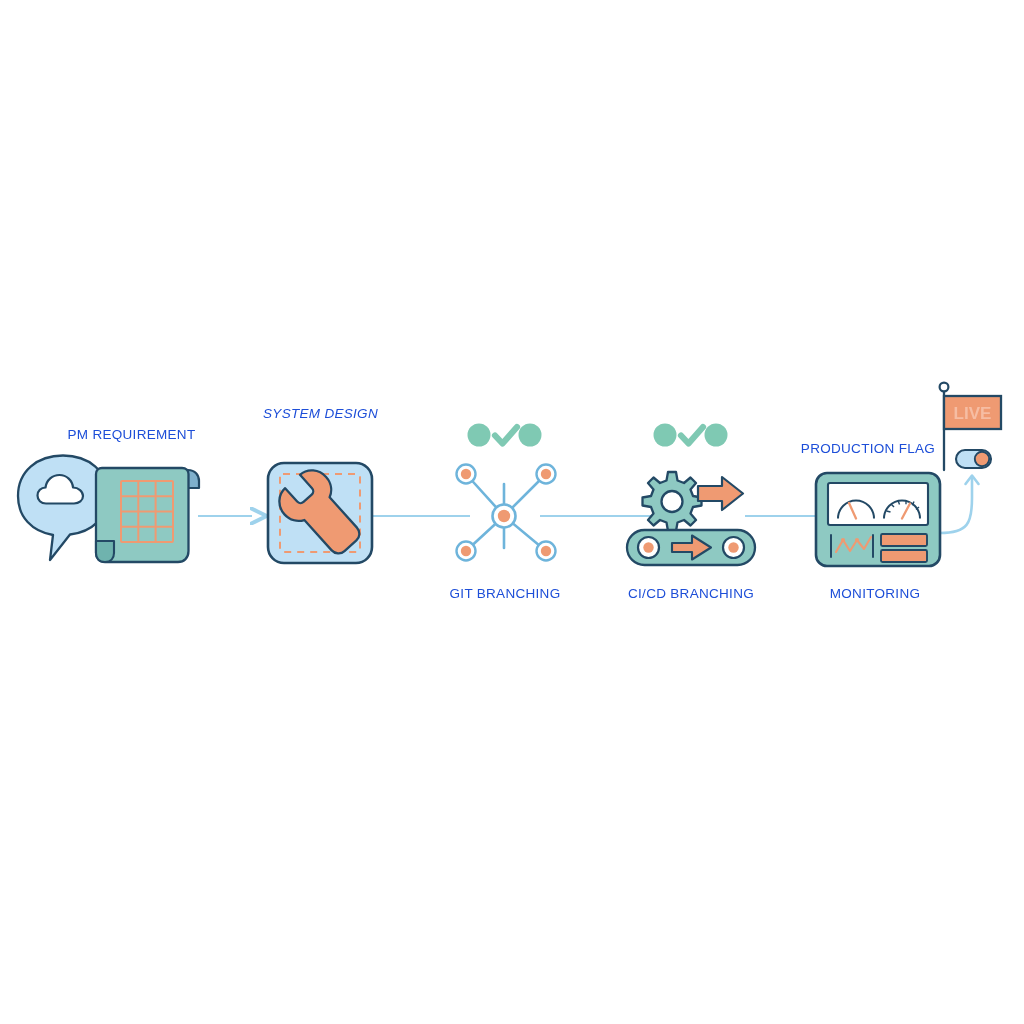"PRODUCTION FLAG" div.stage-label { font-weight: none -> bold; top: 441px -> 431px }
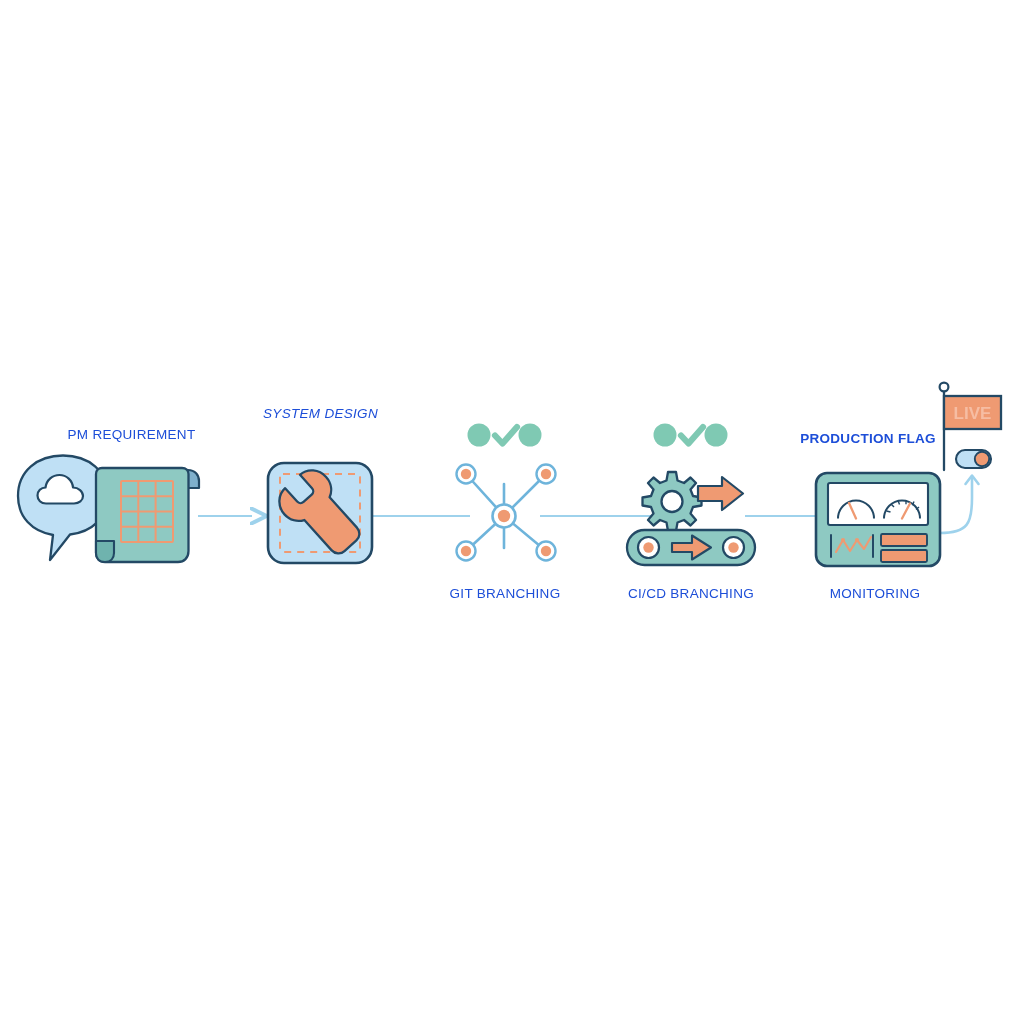"PROTO" div.stage-label { html: none -> <div>PROTO SCAFFOLDING</div> }
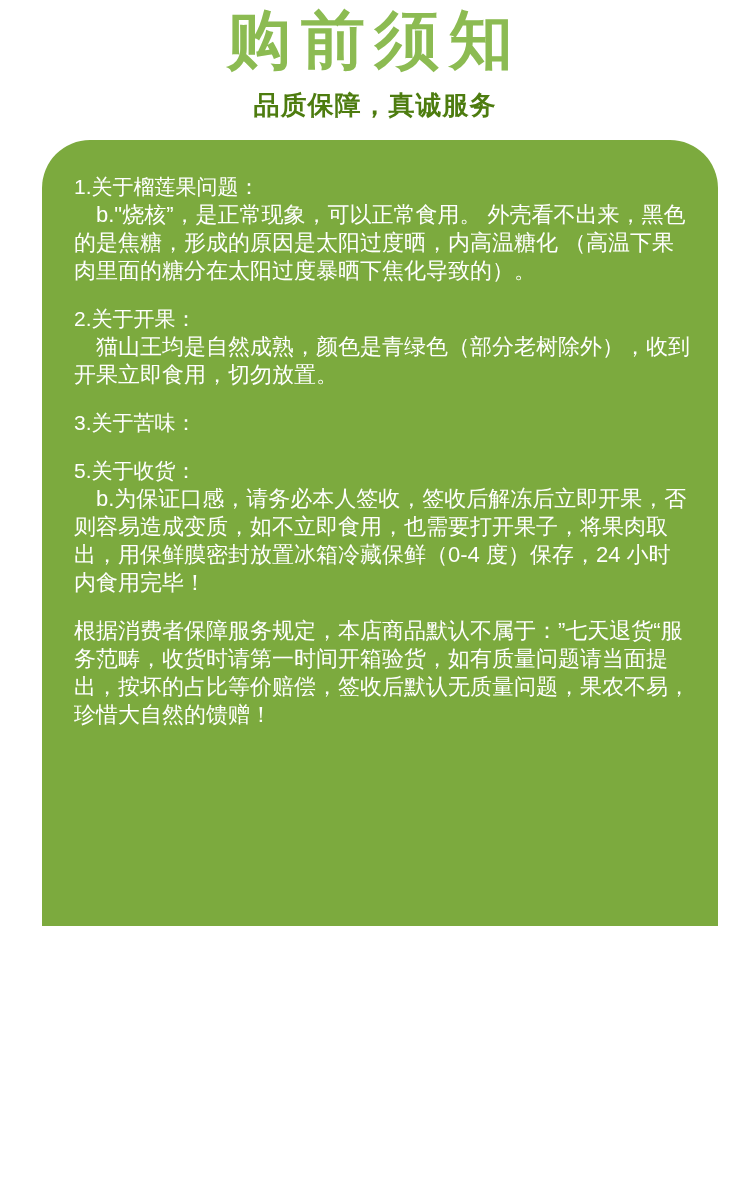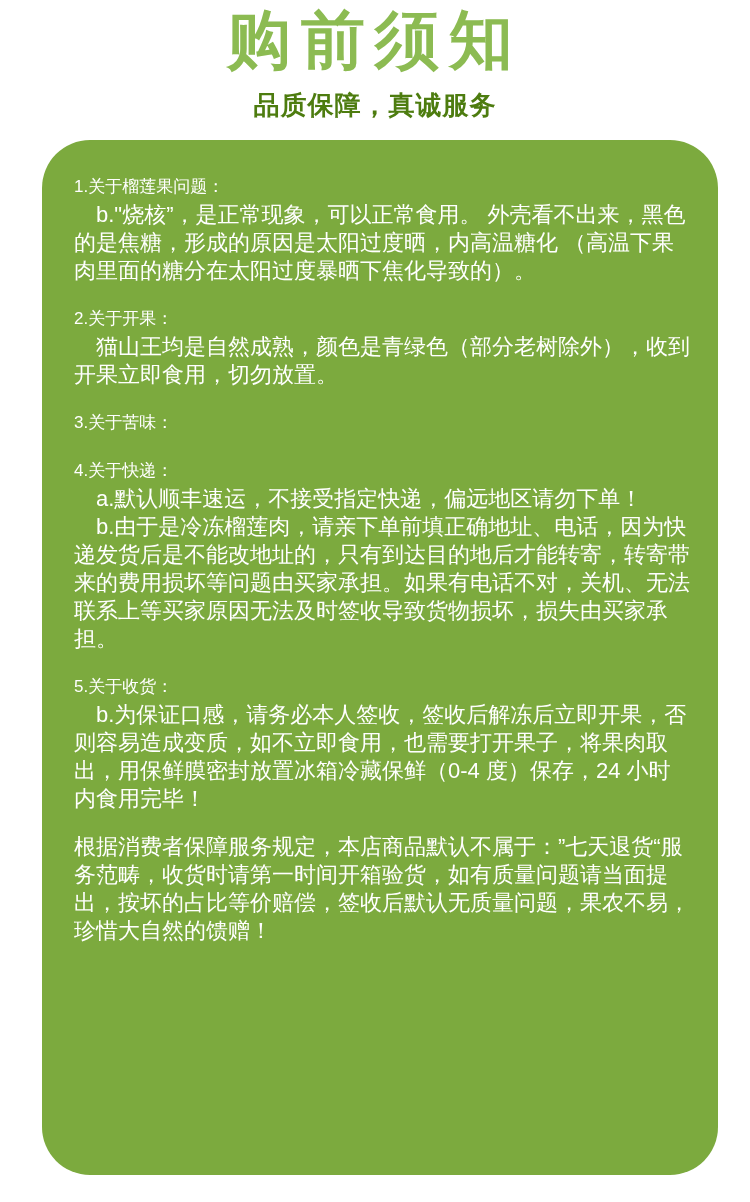"购前须知" .page { height: 1202px -> 926px }
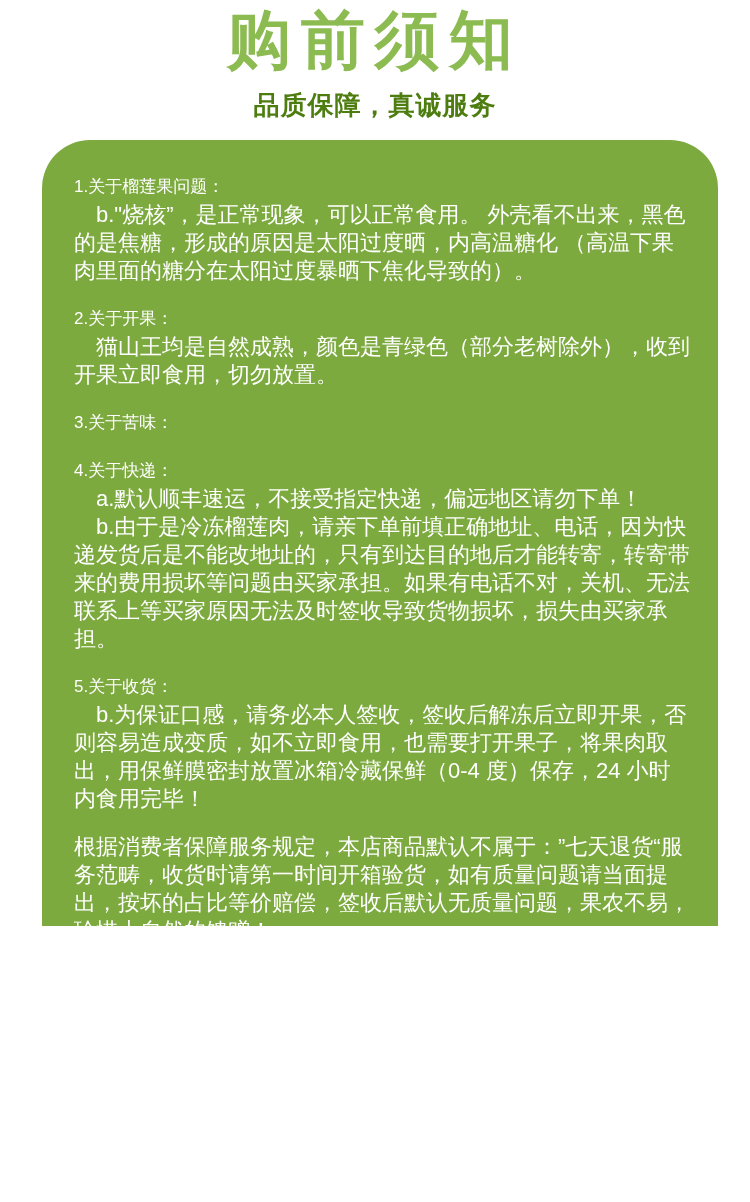"1.关于榴莲果问题：" .section h2 { font-size: 17px -> 21px }
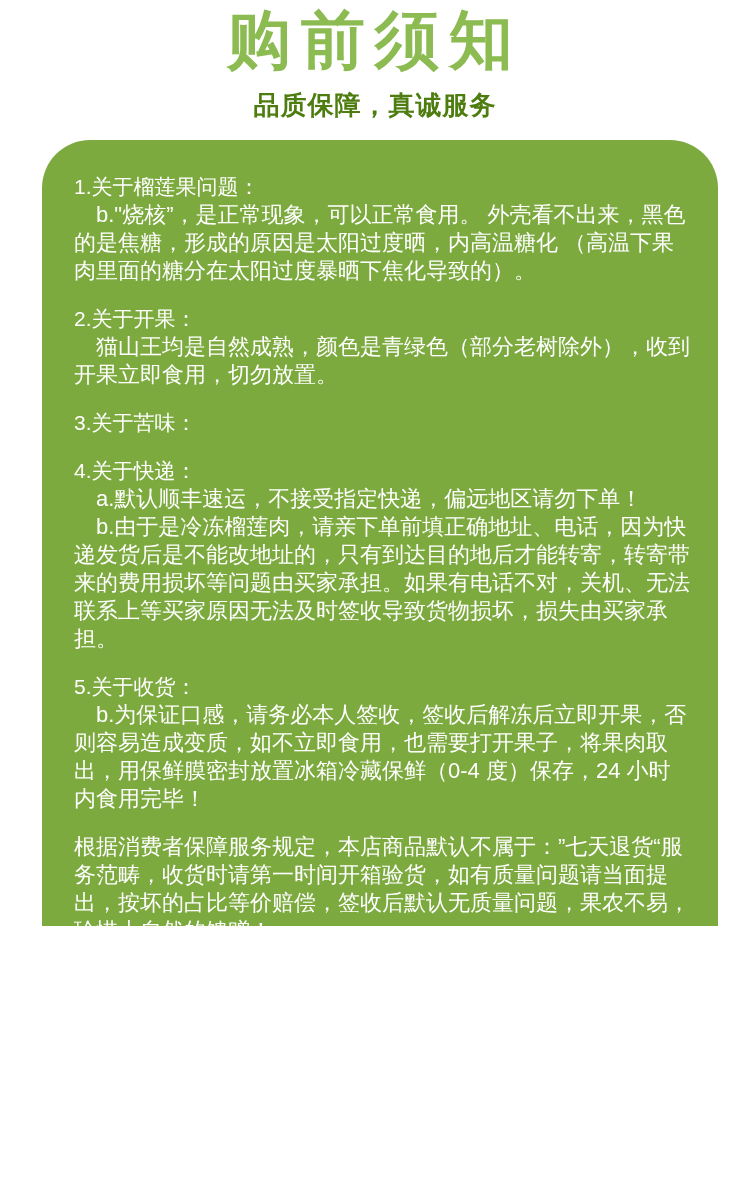"4.关于快递：" div.section { html: <div> <h2>4.关于快递：</h2> <p>a.默认顺丰速运，不接受指定快递，偏远地区请勿下单！</p> <p>b.由于是冷冻榴莲肉，请亲下单前填正确地址、电话，因为快递发货后是不能改地址的，只有到达目的地后才能转寄，转寄带来的费用损坏等问题由买家承担。如果有电话不对，关机、无法联系上等买家原因无法及时签收导致货物损坏，损失由买家承担。</p> </div> -> none }
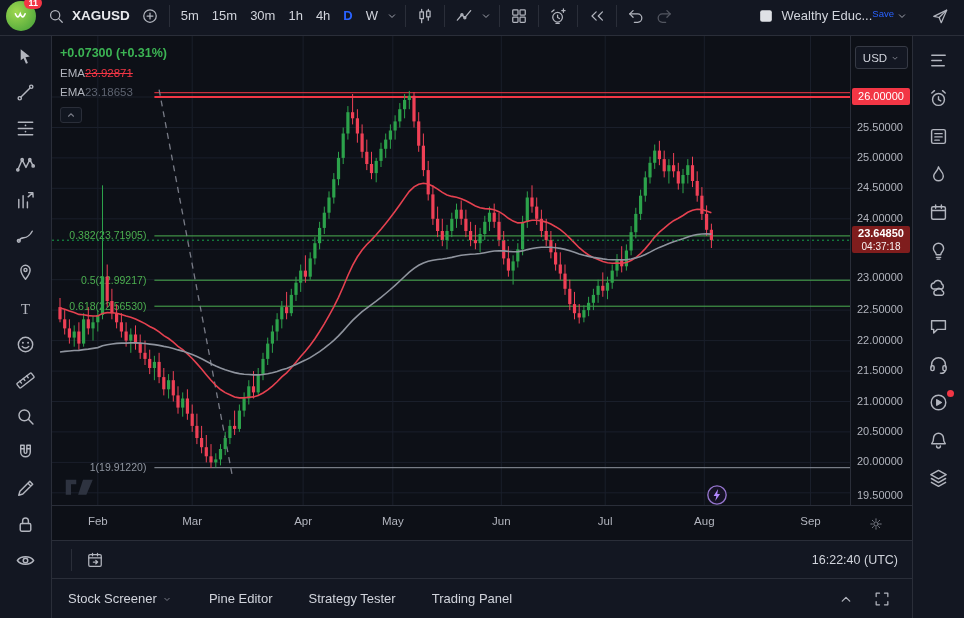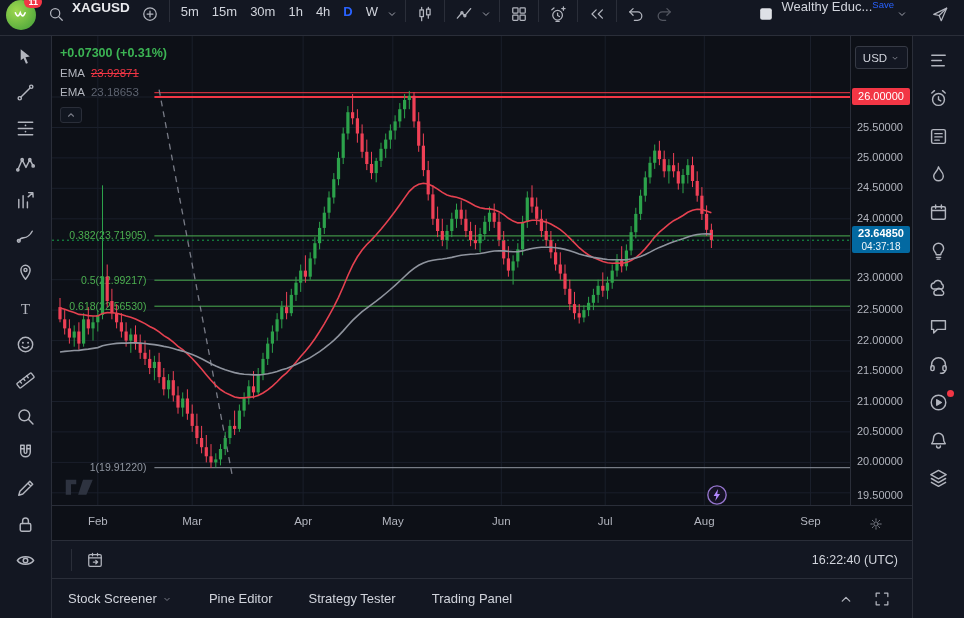"11" #top-toolbar { align-items: flex-start -> center }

* * * * * * *

> [Assignment] Since the copy must exclude the pictures, transcribe only the text of the records, word for word.

> [Result of the task]
"PRODUCTION FLAG" div.stage-label { font-weight: none -> bold; top: 441px -> 431px }
"PROTO" div.stage-label { html: none -> <div>PROTO SCAFFOLDING</div> }
"购前须知" .page { height: 1202px -> 926px }
"1.关于榴莲果问题：" .section h2 { font-size: 17px -> 21px }
"4.关于快递：" div.section { html: <div> <h2>4.关于快递：</h2> <p>a.默认顺丰速运，不接受指定快递，偏远地区请勿下单！</p> <p>b.由于是冷冻榴莲肉，请亲下单前填正确地址、电话，因为快递发货后是不能改地址的，只有到达目的地后才能转寄，转寄带来的费用损坏等问题由买家承担。如果有电话不对，关机、无法联系上等买家原因无法及时签收导致货物损坏，损失由买家承担。</p> </div> -> none }
"11" #top-toolbar { align-items: flex-start -> center }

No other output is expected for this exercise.